Si tratta di una delusione profonda, di carattere quasi esistenziale, che va ben oltre la dialettica normale dell’alternanza politica. Significa che la società politica greca non riesce a produrre, non dico statisti, ma più modestamente politici che riescano a collocare le loro ambizioni in un quadro ampio in cui c’è spazio per una certa concezione (pur inevitabilmente di parte) dell’interesse pubblico. E rivela come il personale politico del centrodestra è contaminato dalle pulsioni primitive della borghesia da cui proviene: la ricerca dell’aricchimento immediato e a qualsiasi costo, nel disprezzo più assoluto delle regole elementari della convivenza civile.
Dunque, se le riflessioni riportate sopra sono fondate, la sconfitta preannunciata di Nea Democratia è da considerarsi meritata. Ciò vuol dire che una eventuale vittoria del Pasok di Giorgio Papandreu lo sarebbe altrettanto? Personalmente non ne sarei così sicuro. Il partito socialista, per volontà del suo fondatore Andreas Papandreu, è storicamente stato più movimento che partito, più abituato a puntare sul carisma del leader che a dibattere idee e programmi, più portato a rimpiangere le glorie del suo passato che a riflettere sulle ragioni delle sue sconfitte. Questo è un fatto rilevante, che può condizionare l’operato di un governo Papandreu, nel senso che è difficile capire non solo le misure concrete che esso potrebbe varare, ma perfino la direzione generale che vorrebbe seguire. Stiamo per essere governati da un partito che rassembla in un cocktail apparentemente incongruo vecchi fedeli al populismo e al clientelismo di Andreas Papandreou, insieme a dirigenti cresciuti ai tempi sobri e laboriosi del modernista Simitis (e soppravissuti alla fine della sua epoca), con l’aggiunta di personalità nuove non ancora messe alla prova.
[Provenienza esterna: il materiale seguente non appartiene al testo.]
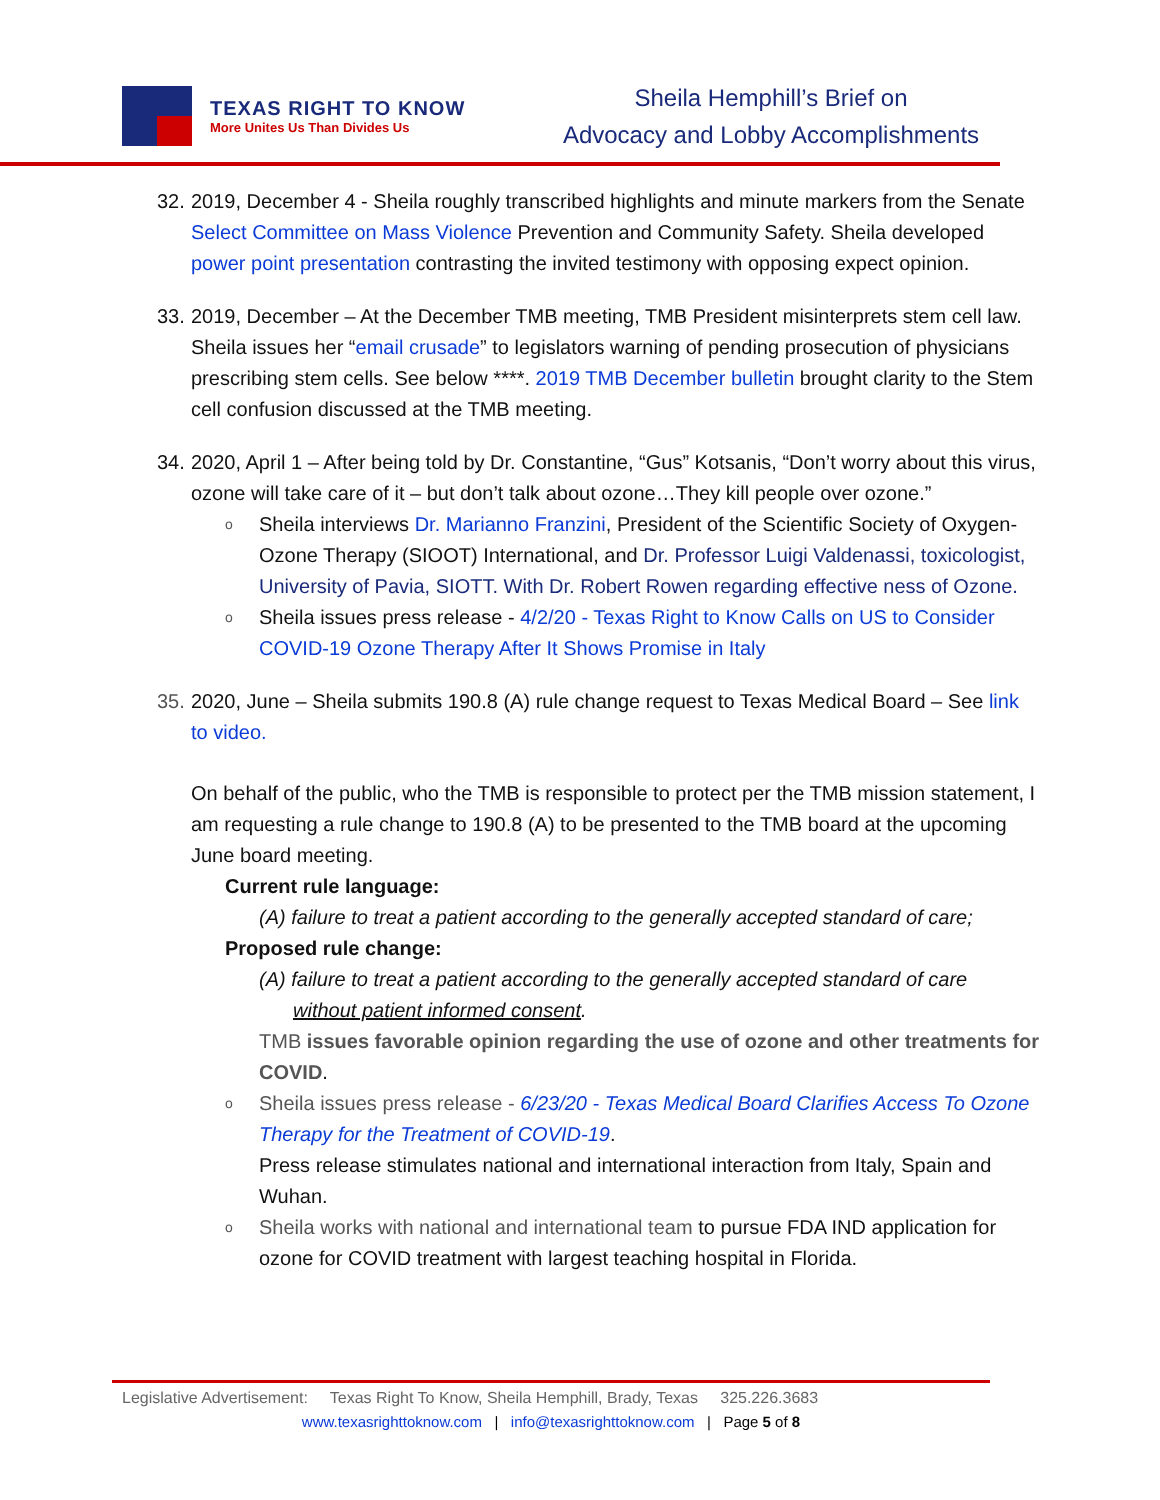TEXAS RIGHT TO KNOW
More Unites Us Than Divides Us
Sheila Hemphill’s Brief on
Advocacy and Lobby Accomplishments
32.
2019, December 4 - Sheila roughly transcribed highlights and minute markers from the Senate Select Committee on Mass Violence Prevention and Community Safety. Sheila developed power point presentation contrasting the invited testimony with opposing expect opinion.
33.
2019, December – At the December TMB meeting, TMB President misinterprets stem cell law. Sheila issues her “email crusade” to legislators warning of pending prosecution of physicians prescribing stem cells. See below ****. 2019 TMB December bulletin brought clarity to the Stem cell confusion discussed at the TMB meeting.
34.
2020, April 1 – After being told by Dr. Constantine, “Gus” Kotsanis, “Don’t worry about this virus, ozone will take care of it – but don’t talk about ozone…They kill people over ozone.”
o Sheila interviews Dr. Marianno Franzini, President of the Scientific Society of Oxygen-Ozone Therapy (SIOOT) International, and Dr. Professor Luigi Valdenassi, toxicologist, University of Pavia, SIOTT. With Dr. Robert Rowen regarding effective ness of Ozone.
o Sheila issues press release - 4/2/20 - Texas Right to Know Calls on US to Consider COVID-19 Ozone Therapy After It Shows Promise in Italy
35.
2020, June – Sheila submits 190.8 (A) rule change request to Texas Medical Board – See link to video.
On behalf of the public, who the TMB is responsible to protect per the TMB mission statement, I am requesting a rule change to 190.8 (A) to be presented to the TMB board at the upcoming June board meeting.
Current rule language:
(A) failure to treat a patient according to the generally accepted standard of care;
Proposed rule change:
(A) failure to treat a patient according to the generally accepted standard of care
without patient informed consent.
TMB issues favorable opinion regarding the use of ozone and other treatments for COVID.
o Sheila issues press release - 6/23/20 - Texas Medical Board Clarifies Access To Ozone Therapy for the Treatment of COVID-19.
Press release stimulates national and international interaction from Italy, Spain and Wuhan.
o Sheila works with national and international team to pursue FDA IND application for ozone for COVID treatment with largest teaching hospital in Florida.
Legislative Advertisement: Texas Right To Know, Sheila Hemphill, Brady, Texas 325.226.3683
www.texasrighttoknow.com | info@texasrighttoknow.com | Page 5 of 8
Il suo leader può rimanere paralizzato dai contrasti e dai limiti culturali del suo partito, oppure rivelarsi capace di dare un’impronta unitaria e moderna alle sue tante anime. È tutto da vedere.
Intanto, sarà già un’impresa combattere il cinismo diffuso e restituire ai greci quel senso di ottimismo e di fiducia nella loro capacità collettiva di tracciare un futuro migliore, che in quel nostro anno mirabilis 2004 sembrava così ben radicata, per essere poi smarrita di nuovo. Come nella leggenda di Sisifo, a noi greci non resta che cercare di riprendere il nostro cammino, che è tutto in salita.